I just bought Britney’s “Stages” DVD, a new official release that looked like it was going to be like Madonna’s “Truth Or Dare” – a real documentary where the camera captures what the performance artist deals with. I thought it was made as means of providing a safe and accurate peek into how she feels offstage. I thought she’d be sweating, talking, or otherwise dealing with life in some way.
I was wrong.
The cover of this product, a huge photo book, has a black and white of Britney from her chest down, back against a wall, with a phone in front of her, as if to seem anti-glamour. When I was trying to judge from the photo, I read it as “I’m sitting in a hotel hallway, beat and anticipating a phone call in my well worn, I’m-Like-You clothes.” Less than half way through the program, Britney walks out to one of the rooms in her suite…and proceeds to do a photo shoot of all of these “real life”, “practical” images. My heart broke, a little bit.
I watched in disbelief as they moved her hair around her shoulders for just-right-messiness. A plate was ready and sitting on the bed, so she could climb right on and pose as though it had really been where she was lounging, with breakfast half gone. Usually when you buy a Britney anything, you get exactly what you saw in the store; the outside is screaming “lights! Camera! Makeup!”. “Stages”, on the other hand, would have been better titled “Staged”. But determined to enjoy this broken promise, I put some gummi bears into my mouth and carried on.
What proceeded was paranoid blabber from the rich men in her company. If a fanatic tried to jump a fence, Mr.Kingshit made love to the camera like a big, bad ass from “Cops”. And you think Britney seems ditsy? Her crew is far worse, and, sadly, allowed to speak throughout the final cut of this project. What does Brit have to say, you ask? Beyond phone calls to her mom, “I love you momma, I love you so much” and “I’m so tired/I’m so excited”, not a whole hell of a lot.
“’Why did you give your people the bird’, they kept askin, and I had to keep sayin’ that I’d already covered that!” she defended in an after-interview (where she was harassed “could you stand up and turn around for us” and badgered for personal answers). Did we, the fans who’d given her money to see something exclusive, get any answers that she was claiming had been already revealed? No, but we sure got her talking about how annoying repeating herself is. Apparently, if we weren’t there that day to hear her answer the first time, we’re shit out of luck.
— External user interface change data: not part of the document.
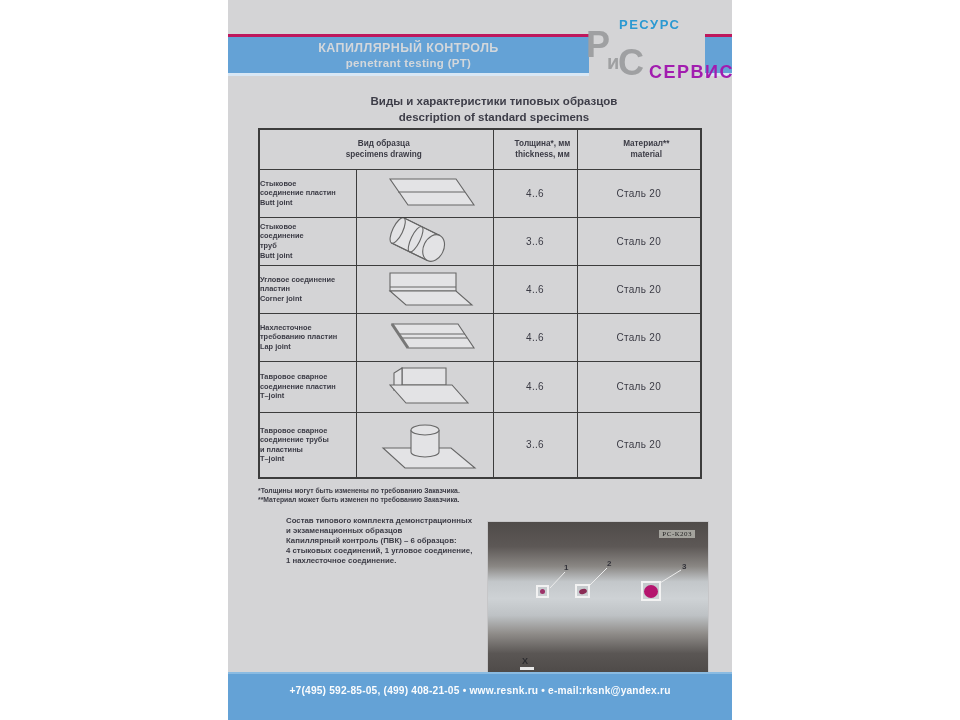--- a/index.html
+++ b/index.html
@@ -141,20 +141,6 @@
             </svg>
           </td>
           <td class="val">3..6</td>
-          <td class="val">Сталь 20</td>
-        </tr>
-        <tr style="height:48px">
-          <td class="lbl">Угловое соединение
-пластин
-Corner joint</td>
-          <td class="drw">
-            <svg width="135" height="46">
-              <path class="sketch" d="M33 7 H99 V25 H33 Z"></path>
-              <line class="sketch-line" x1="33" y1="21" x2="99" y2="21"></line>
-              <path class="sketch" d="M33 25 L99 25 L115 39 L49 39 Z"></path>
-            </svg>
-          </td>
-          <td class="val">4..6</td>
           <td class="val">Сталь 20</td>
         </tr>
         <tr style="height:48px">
The last half tries to excuse her canceled tour in Mexico due to excessive rain, but never really apologizes. All we get from the artist is her saying, “I had my rain shoes on for that one, and I still fell.” All tell and no show makes me wonder if anything’s true at this point.
The recurring theme of “she goes through so much and gives them everything – can’t she have anything to herself” was finally drilled into my brain and I understood that I would never get the intimate look that her marketing suggests. I was a fool for thinking that the world behind those brown eyes would ever be released to fans beyond a few “shits” she let slip, and it cost me $30 for this lesson. In temporary denial, I wondered, “Why would they release something like this for people like me to see? Don’t they realize that they’ve chosen to show the trick before the magic? So, is nothing there to see or is her reality still just a big secret?”
That mystery is one of the few things that haven’t been exploited, and I’m not sure if I want to know the truth, anymore. They’ve been feeding me glitter and hairspray for so long that a good helping of meat could seriously damage my system. Worse yet…I dare ask…what if this is the main course?